Iraqi Parliament Adjourns Without Setting Elections
BAGHDAD _ After weeks of late-night negotiations and under intense U.S. pressure, Iraqi lawmakers failed to pass a much-debated provincial elections law Wednesday before adjourning for the month.
The failure to pass the law, which would govern elections in provinces across the country, may push the elections into next year. If elections don’t happen by the end of this year, it could be July before the balloting could be carried out, U.N. spokesman Said Arikat said.
Elections originally were scheduled for October of this year.
The latest move by parliament underscores the great divide between security and political progress in Iraq. While violence is at a record low, progress on the political front is lagging as sectarian blocs wrangle over each divisive issue to come before the parliament.
Parliament also has yet to pass a law to share oil revenue or to amend the constitution on such issues as the role of Islam and the nature of federalism in the government.

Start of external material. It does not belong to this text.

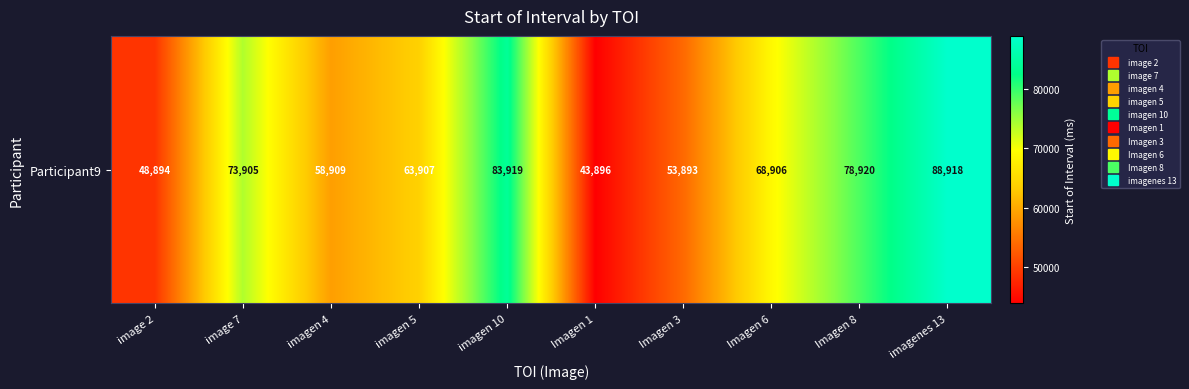

What is the average value?

66407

With deep religious and ethnic divisions, members have opted to deal with such issues by putting them off.
The most recent impasse came over the issue of Kirkuk, which sits atop rich oil fields in the north of the country.
In July, parliament passed an earlier version of the provincial elections law after a secret vote that included the now-infamous Article 24, which demanded an equal share of power in Kirkuk, a mixed city of Turkomen, Arabs and Kurds that’s long been the center of a bitter demographic rivalry. Dictator Saddam Hussein had forced Kurds from their homes in Kirkuk and replaced them with Arabs. Since the U.S.-led invasion in 2003, Kurds have been the ones forcing Arabs from their homes, to reverse the ethnic purge of the city.

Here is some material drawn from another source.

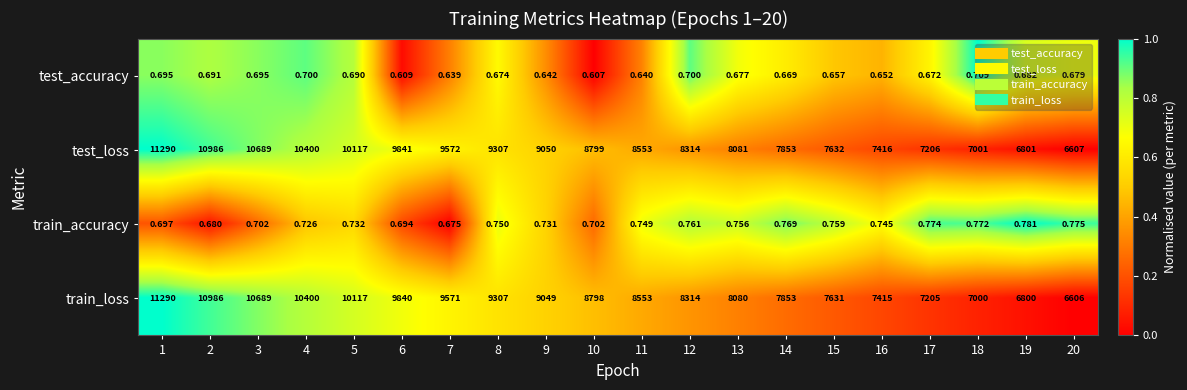

Which series has the widest spread of values?

train_loss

After the provincial elections law passed last month, thousands of Kurds protested in Kirkuk, and the demonstration turned bloody when a bomb killed at least 25 people.
Kurdish lawmakers and their allies stormed out of the session when the law passed, calling it unconstitutional. Arabs have long been weary of Kurdish desires to annex oil-rich Tamim province, which is home to Kirkuk, into the semi-autonomous Kurdish region in the north.

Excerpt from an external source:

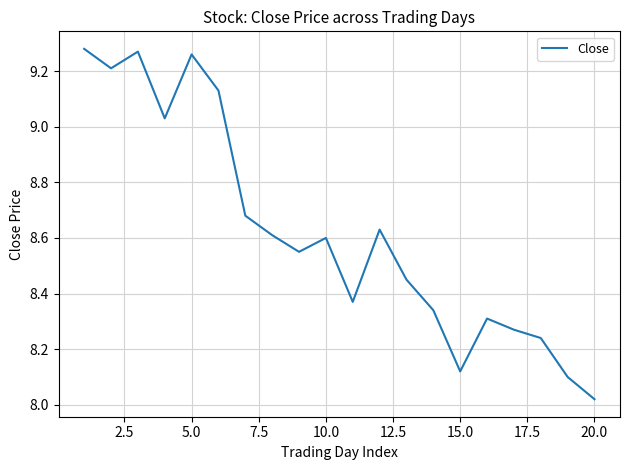

How many lines are shown in the chart?

1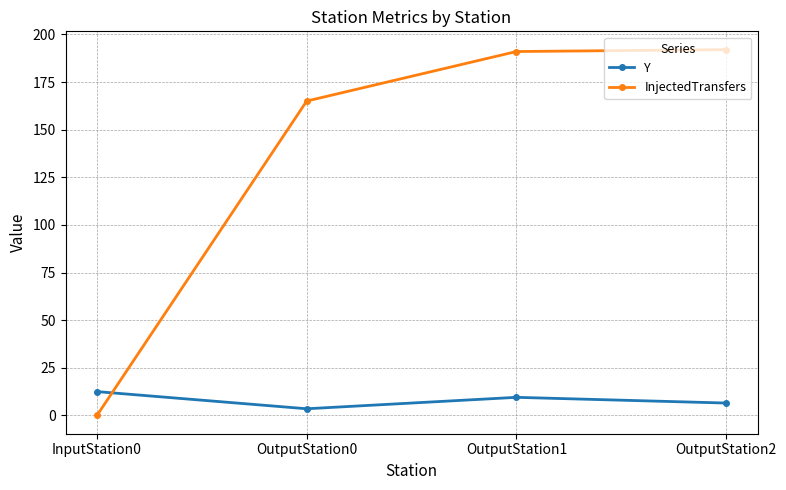

Is it true that InjectedTransfers equals 279.4 at OutputStation2?

False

The presidency council rejected the law after President Jalal Talabani, a Kurd, criticized it.
Then the United States and United Nations got involved, scurrying for a solution so that the elections could proceed. After a plethora of United Nations proposals to amend the article in question, they finally suggested that legislators pass the law while postponing elections in Tamim province until December 2009. During the delay, the parliament would pass a separate elections law for Tamim.
Even that couldn’t be agreed on, however. First the Kurds opposed it, and when they later agreed, the Turkomen and some Arab parties _ including the opposition Sadr movement _ flipped their positions.
“We haven’t taken one step forward, not one step,” said Bassem Sharif al Hajeemi, a Shiite Muslim legislator from the Fadhila party who opposed the recent U.N. proposal.
Some legislators charged that the Kirkuk issue was being used to mask political blocs’ opposition to the bill, because new elections might dethrone them in the provinces. The most powerful Sunni Muslim party in Iraq, the Iraqi Islamic Party, which controls the Sunni provinces, may lose all its provincial power in the next elections to the now popular Awakening movement, which is credited with driving the Sunni extremist group al-Qaida in Iraq out of Sunni towns.
The political blocs will keep negotiating until parliament resumes in September.
“There was an agreement that negotiations will continue between the representatives between political blocs,” said Fouad Maasoum, the head of parliament’s Kurdish bloc.
The law will be finished when the parliament meets again, he said.
“This is normal, to reach to common points and then there’s another entity that rejects them,” Maasoum said. “This is all normal. It happens.”